My father was a poet, and as poets go, he was a man who deferred to his moods without inhibition. When he was still with my mother, he would come home from work, sit at the kitchen table, eat pasta from a pot that my mother had prepared before rushing off to her job as a waitress, and brood. He would lie on the couch all day on Sunday after my mother went to work and watch Westerns on TV, while my sister and I tried to find ways to stay occupied, wondering not why he needed time to himself but why we didn’t have parents who took us to the zoo or the beach or the aquarium. One summer night, while neighbors across the street were having a barbecue, he got so fed up with the noise that he went out into the middle of the street with no shirt on, wielding a steak knife, and hurled invectives not fit for print.
His moods were combustible and too often erupted into outbursts of anger. I learned not to bother him when he spent hours playing computerized chess, or seemed to wrack with frustration tending to business matters when he ran a house painting business in the 1980s, or sat at the kitchen table with a notepad and a melancholy gaze directed towards anywhere but me.
This was probably why I felt distant from him as a child. And yet from early childhood, I always knew he loved me. It was the nicknames he gave me; his attendance at my Little League games; and the way he smiled at me with his glazed eyes when he had friends over and they cracked open beers while hanging out in the driveway.
It was the look of a father’s pride, in a man with the soul of a poet. His eyes conveyed a warmth and love that compensated for all the suffering he had caused over the years. Maybe it was the same look that drew my mother to him years ago?
I am reminded of that look of love as I now read, in the years since his death in 2008, my father’s collection of letters archived at Brown University. I recently came across a letter he wrote to another poet, in which he said that my mother had an abortion before they were married and that it took about ten years before it ‘hit him’ and that it still affected him after many years. ‘The one who got away,’ he wrote.
Had my mother had an abortion because the animosity between them already had taken root before they were married, convincing my mother to terminate a pregnancy to terminate the relationship? I worked up the courage to broach the abortion to my mother and she confirmed that this was so. ‘He was acting crazy and I got really scared.’ If so, how had my father convinced my mother to stay with him? My mother offered an explanation: ‘he was very sensitive about [the abortion], and I was shocked.’

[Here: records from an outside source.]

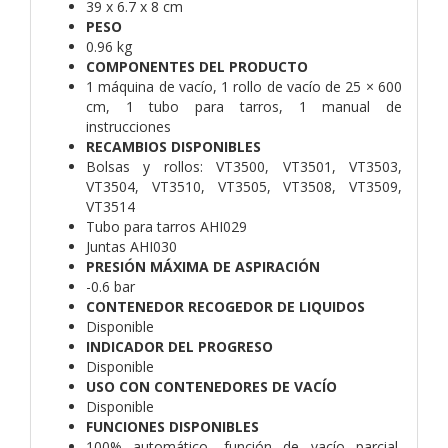
39 x 6.7 x 8 cm
PESO
0.96 kg
COMPONENTES DEL PRODUCTO
1 máquina de vacío, 1 rollo de vacío de 25 × 600
cm, 1 tubo para tarros, 1 manual de
instrucciones
RECAMBIOS DISPONIBLES
Bolsas y rollos: VT3500, VT3501, VT3503,
VT3504, VT3510, VT3505, VT3508, VT3509,
VT3514
Tubo para tarros AHI029
Juntas AHI030
PRESIÓN MÁXIMA DE ASPIRACIÓN
-0.6 bar
CONTENEDOR RECOGEDOR DE LIQUIDOS
Disponible
INDICADOR DEL PROGRESO
Disponible
USO CON CONTENEDORES DE VACÍO
Disponible
FUNCIONES DISPONIBLES
100% automático, función de vacío parcial,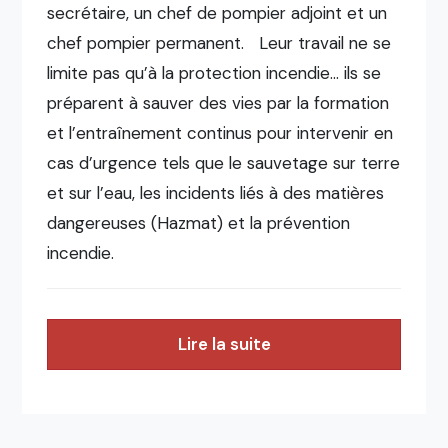
secrétaire, un chef de pompier adjoint et un
chef pompier permanent. Leur travail ne se
limite pas qu’à la protection incendie… ils se
préparent à sauver des vies par la formation
et l’entraînement continus pour intervenir en
cas d’urgence tels que le sauvetage sur terre
et sur l’eau, les incidents liés à des matières
dangereuses (Hazmat) et la prévention
incendie.
Lire la suite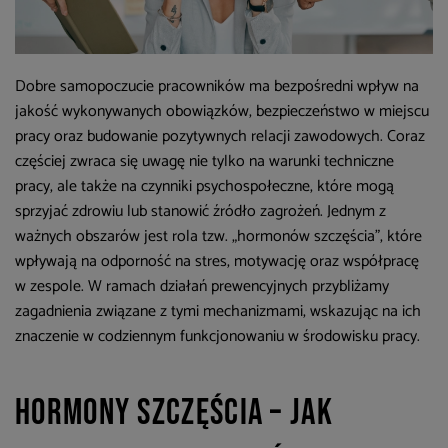
Dobre samopoczucie pracowników ma bezpośredni wpływ na
jakość wykonywanych obowiązków, bezpieczeństwo w miejscu
pracy oraz budowanie pozytywnych relacji zawodowych. Coraz
częściej zwraca się uwagę nie tylko na warunki techniczne
pracy, ale także na czynniki psychospołeczne, które mogą
sprzyjać zdrowiu lub stanowić źródło zagrożeń. Jednym z
ważnych obszarów jest rola tzw. „hormonów szczęścia”, które
wpływają na odporność na stres, motywację oraz współpracę
w zespole. W ramach działań prewencyjnych przybliżamy
zagadnienia związane z tymi mechanizmami, wskazując na ich
znaczenie w codziennym funkcjonowaniu w środowisku pracy.
Hormony szczęścia – jak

My sister and I apparently came very close to never being conceived, until my mother was shocked by my father’s sadness and hurt after telling him she had aborted his child.
And if my sister had never been conceived, neither would the three children she has now. My father’s comment in the letter was prompted by reflection on how my sister had recently given birth to a newborn girl at age nineteen. His new granddaughter, he wrote, had made up for ‘the one who got away.’

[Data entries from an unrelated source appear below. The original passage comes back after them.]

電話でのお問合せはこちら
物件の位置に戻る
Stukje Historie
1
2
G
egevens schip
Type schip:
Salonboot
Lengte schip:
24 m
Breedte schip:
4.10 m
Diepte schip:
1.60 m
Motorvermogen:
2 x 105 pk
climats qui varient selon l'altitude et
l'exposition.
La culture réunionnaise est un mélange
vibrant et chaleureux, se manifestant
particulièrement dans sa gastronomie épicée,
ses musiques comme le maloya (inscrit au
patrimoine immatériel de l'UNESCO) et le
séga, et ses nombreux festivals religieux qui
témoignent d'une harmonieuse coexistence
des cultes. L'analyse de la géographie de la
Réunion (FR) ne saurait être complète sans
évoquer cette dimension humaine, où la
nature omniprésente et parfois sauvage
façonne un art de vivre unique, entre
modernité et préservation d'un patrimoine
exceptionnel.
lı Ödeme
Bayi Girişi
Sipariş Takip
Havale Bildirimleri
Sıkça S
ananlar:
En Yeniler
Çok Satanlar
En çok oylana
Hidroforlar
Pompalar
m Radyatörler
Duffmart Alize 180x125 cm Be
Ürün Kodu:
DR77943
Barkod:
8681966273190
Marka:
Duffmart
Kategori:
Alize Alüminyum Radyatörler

He wrote excitedly about buying popcorn for her when she visited. He did not mention my sister was only nineteen years old when she became a mother. No condemnation of my mother for having an abortion. He only raved about how he would love his granddaughter.
When I was growing up, I used to see the four letters L-O-V-E tattooed to my father’s forearm and think them ironic.

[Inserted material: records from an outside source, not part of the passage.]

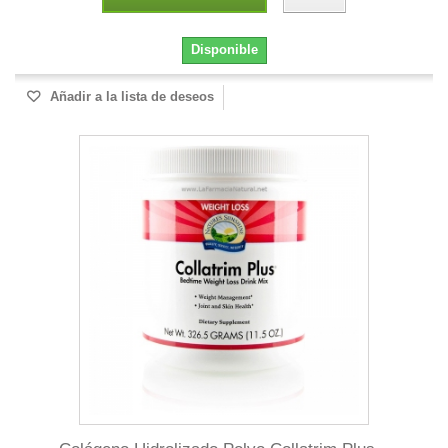
Disponible
Añadir a la lista de deseos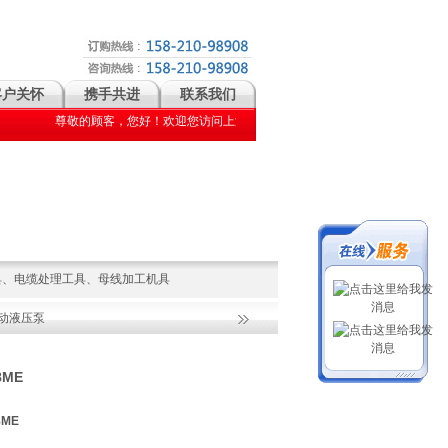
客户关怀
携手共进
联系我们
尊敬的顾客，您好！欢迎您访问上海闻诺官方网站！上海闻诺主要经营: 压接钳| 剥皮器| 切管机|
具
、
电缆处理工具
、
母线加工机具
电动液压泵
8ME
8ME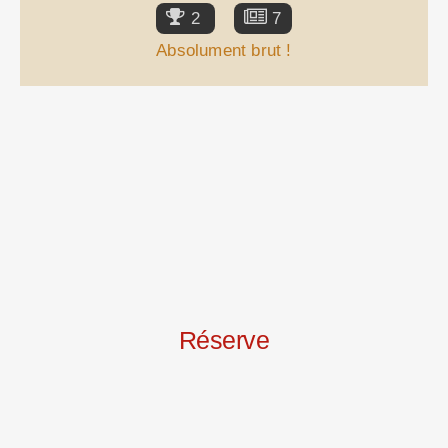
2
7
Absolument brut !
Réserve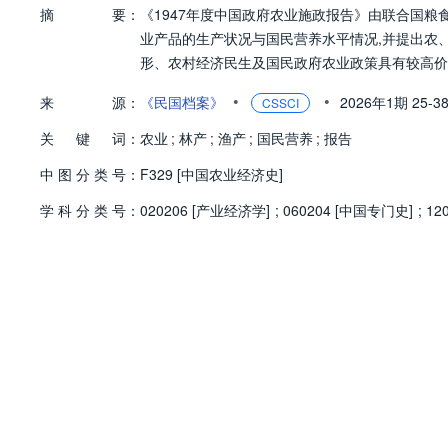
摘
要：
《1947年度中国政府农业施政报告》由联合国
业产品的生产状况与国民营养水平情况,并提出农
形、农村经济民生及国民政府农业政策具有较高价
•
•
来
源：
《民国档案》
2026年1期
25-3
CSSCI
关
键
词：
农业
;
林产
;
渔产
;
国民营养
;
报告
中
图
分
类
号：
F329 [中国农业经济史]
学
科
分
类
号：
020206 [产业经济学]
;
060204 [中国专门史]
;
12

I know now it was never meant as a joke.
Bob Dylan has a song in which he says: ‘Strange how people who suffer together have stronger connections than people who are most content.’ Suffering was part of being my father’s wife or, in my case, his son, but I loved my father more than anyone I have ever known, not in spite of his life, but because of it. I always knew that he loved, even if for much of his life the rest of the world thought otherwise.